Seçilmiş bölüm
------------------------------------------------------------------------
Van’ın Çaldıran ilçesinde doğan İrem Atabay (23) halk müziği alanında üstün yetenekli olup, imkânsızlıklar içerisinde bu potansiyelini geliştirmeye çabalayan müzisyen gençlerden biri.
Sesinin özgünlüğünü öğretmenlerinin fark etmesi sonucu okulunun düzenlediği yarışmalara ve koro çalışmalarına katılan İrem’in tam da o dönemde bağlamaya ilgisi doğdu ancak onu satın alacak parası yoktu.
Eskişehir Osmangazi Üniversitesi Ziraat Mühendisliği bölümünü kazanan İrem, bu sırada çeşitli mekânlarda sahne alıp şarkı söyleyerek biriktirdiği harçlıklarıyla bir bağlama sahibi oldu. Ardından kültür merkezlerinde kurslara giderek sesiyle enstrümanını birleştirmeye karar verdi.
Bu süreçte dört tane klip çalışması olan İrem’in “Hiv Zere” parçası sosyal medya üzerinden milyonlara ulaştı ve birçok müzik otoritesi tarafından “geleceğin en güçlü kadın dengbejlerinden biri” olarak nitelendirilmesinin önünü açtı.
İrem, Doğu’nun güçlü sesli müzisyenlerinden biri olarak yeteneğini güçlü bir müzik eğitimiyle derinleştirmesi gereken müzisyenlerden biri.
Bize dengbejlikten, halk arasındaki ifadesiyle “gezgin ozanlıktan” biraz söz eder misin sevgili İrem? Yaşıtların arasında ilgi duyuluyor mu bu alana?
------------------------------------------------------------------------
İrem Atabay hakkındaki metinden "Eskişehir Osmangazi Üniversitesi" sözlerinden "nitelendirilmesinin önünü açtı." sözlerine kadar uzanan kısmı hiç değiştirmeden alıntılayın. Ardından gelen malzeme, metinden ayrı bir içeriktir.
------------------------------------------------------------------------
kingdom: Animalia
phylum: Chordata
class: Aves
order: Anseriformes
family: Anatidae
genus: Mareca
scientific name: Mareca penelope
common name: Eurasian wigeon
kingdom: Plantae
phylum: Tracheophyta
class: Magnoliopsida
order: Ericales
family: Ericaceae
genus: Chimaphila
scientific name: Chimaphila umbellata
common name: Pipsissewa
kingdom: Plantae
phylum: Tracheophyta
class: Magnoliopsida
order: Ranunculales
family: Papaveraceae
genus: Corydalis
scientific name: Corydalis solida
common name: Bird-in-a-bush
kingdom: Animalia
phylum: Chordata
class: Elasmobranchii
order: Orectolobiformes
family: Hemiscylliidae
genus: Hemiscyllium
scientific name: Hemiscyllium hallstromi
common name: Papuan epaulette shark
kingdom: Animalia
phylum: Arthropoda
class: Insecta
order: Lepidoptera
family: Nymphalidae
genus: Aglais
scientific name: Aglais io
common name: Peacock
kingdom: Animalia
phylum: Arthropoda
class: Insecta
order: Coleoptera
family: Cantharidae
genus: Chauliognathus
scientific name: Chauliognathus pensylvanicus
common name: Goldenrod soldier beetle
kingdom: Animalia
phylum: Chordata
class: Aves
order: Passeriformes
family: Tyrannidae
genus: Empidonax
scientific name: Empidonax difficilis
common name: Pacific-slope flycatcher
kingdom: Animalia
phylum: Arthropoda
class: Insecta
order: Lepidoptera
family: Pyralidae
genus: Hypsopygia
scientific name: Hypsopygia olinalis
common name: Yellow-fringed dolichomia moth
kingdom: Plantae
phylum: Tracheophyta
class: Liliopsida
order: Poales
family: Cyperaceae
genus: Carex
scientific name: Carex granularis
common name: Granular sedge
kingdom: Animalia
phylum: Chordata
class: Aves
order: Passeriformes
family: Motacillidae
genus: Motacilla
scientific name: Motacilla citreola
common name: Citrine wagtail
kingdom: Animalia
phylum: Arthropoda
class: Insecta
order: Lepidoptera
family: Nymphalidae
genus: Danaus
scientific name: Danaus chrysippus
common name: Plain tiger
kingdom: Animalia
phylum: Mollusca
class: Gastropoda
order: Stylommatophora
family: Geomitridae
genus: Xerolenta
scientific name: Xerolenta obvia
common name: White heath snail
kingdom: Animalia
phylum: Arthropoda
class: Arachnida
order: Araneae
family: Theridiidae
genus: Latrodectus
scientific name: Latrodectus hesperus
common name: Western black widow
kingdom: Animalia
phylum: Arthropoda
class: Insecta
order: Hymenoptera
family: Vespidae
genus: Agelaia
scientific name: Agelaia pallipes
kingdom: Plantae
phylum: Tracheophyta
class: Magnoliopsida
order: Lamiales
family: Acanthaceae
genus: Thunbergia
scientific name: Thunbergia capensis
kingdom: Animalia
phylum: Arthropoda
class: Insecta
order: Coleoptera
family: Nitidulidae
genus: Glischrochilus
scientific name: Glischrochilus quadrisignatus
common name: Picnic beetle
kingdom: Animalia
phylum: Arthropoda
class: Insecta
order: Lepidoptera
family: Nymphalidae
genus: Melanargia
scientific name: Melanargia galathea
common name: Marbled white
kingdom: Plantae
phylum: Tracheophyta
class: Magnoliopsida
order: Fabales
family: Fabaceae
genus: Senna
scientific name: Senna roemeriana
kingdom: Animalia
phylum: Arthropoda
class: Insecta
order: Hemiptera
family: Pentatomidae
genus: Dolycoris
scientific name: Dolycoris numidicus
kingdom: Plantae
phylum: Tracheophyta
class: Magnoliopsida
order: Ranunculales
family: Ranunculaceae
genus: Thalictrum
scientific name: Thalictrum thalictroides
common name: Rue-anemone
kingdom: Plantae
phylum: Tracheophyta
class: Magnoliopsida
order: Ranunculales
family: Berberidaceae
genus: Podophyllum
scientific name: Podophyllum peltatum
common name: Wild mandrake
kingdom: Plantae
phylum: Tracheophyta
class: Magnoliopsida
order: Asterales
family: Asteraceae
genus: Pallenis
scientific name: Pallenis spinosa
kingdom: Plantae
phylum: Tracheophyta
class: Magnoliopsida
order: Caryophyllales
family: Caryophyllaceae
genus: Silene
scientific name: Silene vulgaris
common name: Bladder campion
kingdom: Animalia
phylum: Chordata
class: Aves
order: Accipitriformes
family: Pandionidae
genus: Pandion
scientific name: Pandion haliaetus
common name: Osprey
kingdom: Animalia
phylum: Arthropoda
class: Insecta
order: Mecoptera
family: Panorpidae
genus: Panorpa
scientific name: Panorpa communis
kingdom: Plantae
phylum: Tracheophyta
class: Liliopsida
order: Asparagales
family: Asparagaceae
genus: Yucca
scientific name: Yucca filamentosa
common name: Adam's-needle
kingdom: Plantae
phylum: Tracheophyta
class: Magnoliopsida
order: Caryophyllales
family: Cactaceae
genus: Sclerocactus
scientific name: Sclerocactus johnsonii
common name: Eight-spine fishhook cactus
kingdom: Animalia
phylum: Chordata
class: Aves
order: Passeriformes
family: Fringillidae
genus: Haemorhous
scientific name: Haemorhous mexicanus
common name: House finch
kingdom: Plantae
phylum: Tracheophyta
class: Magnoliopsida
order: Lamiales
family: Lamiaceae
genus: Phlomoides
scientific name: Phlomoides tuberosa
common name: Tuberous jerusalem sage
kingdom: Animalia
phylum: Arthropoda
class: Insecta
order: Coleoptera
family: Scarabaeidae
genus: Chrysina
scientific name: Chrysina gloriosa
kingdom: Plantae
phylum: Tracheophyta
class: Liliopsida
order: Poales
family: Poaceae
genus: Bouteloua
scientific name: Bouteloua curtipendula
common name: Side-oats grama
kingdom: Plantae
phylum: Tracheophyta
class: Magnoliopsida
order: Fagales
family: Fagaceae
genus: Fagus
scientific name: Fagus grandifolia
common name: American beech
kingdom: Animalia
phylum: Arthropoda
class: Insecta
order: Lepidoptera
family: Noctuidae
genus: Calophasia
------------------------------------------------------------------------
Doğru cevap
Eskişehir Osmangazi Üniversitesi Ziraat Mühendisliği bölümünü kazanan İrem, bu sırada çeşitli mekânlarda sahne alıp şarkı söyleyerek biriktirdiği harçlıklarıyla bir bağlama sahibi oldu. Ardından kültür merkezlerinde kurslara giderek sesiyle enstrümanını birleştirmeye karar verdi.
Bu süreçte dört tane klip çalışması olan İrem’in “Hiv Zere” parçası sosyal medya üzerinden milyonlara ulaştı ve birçok müzik otoritesi tarafından “geleceğin en güçlü kadın dengbejlerinden biri” olarak nitelendirilmesinin önünü açtı.